Paco López: "To jeszcze nie koniec"

Zibi | 10.11.2009; 18:57

Rywale nie boją się konfrontacji na Estadio Mestalla

Trener CD Alcoyano nie traci wiary. Przed dzisiejszym spotkaniem z Valencią CF Paco López zachowuje pogodny nastrój i chciałby, żeby jego podopieczni pozytywnie zaskoczyli, choć zdaje sobie sprawę, że będzie to mecz niezwykłej próby dla trzecioligowych zawodników.

„To będzie bardzo trudny oraz skomplikowany pojedynek, ale nic nie jest niemożliwe, mamy pewne szanse, chociaż nie są one oczywiście zbyt duże. Posiadamy ducha walki, jak zwykle przed takimi spotkaniami, a na Mestalla będziemy grali jakby w nagrodę z chęcią odniesienia najkorzystniejszego rezultatu” – mówi.
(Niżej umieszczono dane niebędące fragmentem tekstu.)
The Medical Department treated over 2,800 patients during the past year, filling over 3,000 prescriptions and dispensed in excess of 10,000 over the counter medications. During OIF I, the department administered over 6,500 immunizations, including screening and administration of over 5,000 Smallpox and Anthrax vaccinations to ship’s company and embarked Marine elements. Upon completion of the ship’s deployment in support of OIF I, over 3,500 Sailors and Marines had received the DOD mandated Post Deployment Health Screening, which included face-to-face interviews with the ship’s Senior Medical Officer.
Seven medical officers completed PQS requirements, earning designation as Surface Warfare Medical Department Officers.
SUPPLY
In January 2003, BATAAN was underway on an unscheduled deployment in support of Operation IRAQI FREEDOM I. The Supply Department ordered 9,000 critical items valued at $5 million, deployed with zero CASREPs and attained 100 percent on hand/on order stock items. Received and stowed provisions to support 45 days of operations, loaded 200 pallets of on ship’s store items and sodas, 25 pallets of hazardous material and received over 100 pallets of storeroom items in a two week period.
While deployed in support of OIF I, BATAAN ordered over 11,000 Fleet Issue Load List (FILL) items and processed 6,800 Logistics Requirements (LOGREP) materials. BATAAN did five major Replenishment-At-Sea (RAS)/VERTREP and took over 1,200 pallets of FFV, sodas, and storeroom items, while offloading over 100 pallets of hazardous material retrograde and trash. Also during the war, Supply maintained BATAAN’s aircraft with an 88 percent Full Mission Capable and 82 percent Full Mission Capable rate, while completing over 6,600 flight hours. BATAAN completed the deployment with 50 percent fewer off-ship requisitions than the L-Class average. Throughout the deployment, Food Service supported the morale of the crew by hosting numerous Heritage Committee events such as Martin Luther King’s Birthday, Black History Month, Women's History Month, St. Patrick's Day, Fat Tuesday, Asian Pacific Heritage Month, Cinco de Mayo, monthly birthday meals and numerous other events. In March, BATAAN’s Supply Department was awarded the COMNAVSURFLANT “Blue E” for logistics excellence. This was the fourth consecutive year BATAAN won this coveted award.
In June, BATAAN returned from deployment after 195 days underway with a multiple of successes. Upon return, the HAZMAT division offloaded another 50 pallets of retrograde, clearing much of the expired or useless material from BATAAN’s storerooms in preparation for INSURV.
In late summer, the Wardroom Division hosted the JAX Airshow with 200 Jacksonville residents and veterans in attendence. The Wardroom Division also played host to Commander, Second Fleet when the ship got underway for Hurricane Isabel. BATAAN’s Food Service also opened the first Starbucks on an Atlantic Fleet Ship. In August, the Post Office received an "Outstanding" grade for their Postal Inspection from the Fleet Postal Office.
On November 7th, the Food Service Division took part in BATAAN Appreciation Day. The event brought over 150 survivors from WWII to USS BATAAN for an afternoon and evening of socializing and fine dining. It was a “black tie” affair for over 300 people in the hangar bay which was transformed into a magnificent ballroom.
„Nie mamy nic do stracenia. Takie partie można jedynie zwyciężać, buduje się na nich drużynę i mam nadzieję, że to nie koniec. Pozostawimy jeszcze więcej zdrowia, by osiągnąć tutaj dobry wynik. Musimy wyjść na boisko z przekonaniem i zagrać bardzo odważnie” – twierdzi.

Odnośnie strategii na mecz z VCF powiedział: „Zagramy podobnie jak w lidze, ale gdy stajesz naprzeciwko takiej ekipy jak Valencia, zawsze bardziej ubezpiecza się tyły. Jesteśmy jednak ambitni i nie złożymy od razu broni”.

Mieszkańcy Alcoyano są podekscytowani konfrontacją z Blanquinegros, dlatego wiele autokarów zostało wynajętych przez klub kibica drużyny przeciwników na najbliższy pojedynek. Udzielają oni wsparcia piłkarzom i opiekunowi Alcoy mimo, że ich drużyna jest już prawie za burtą rozgrywek o Puchar Króla.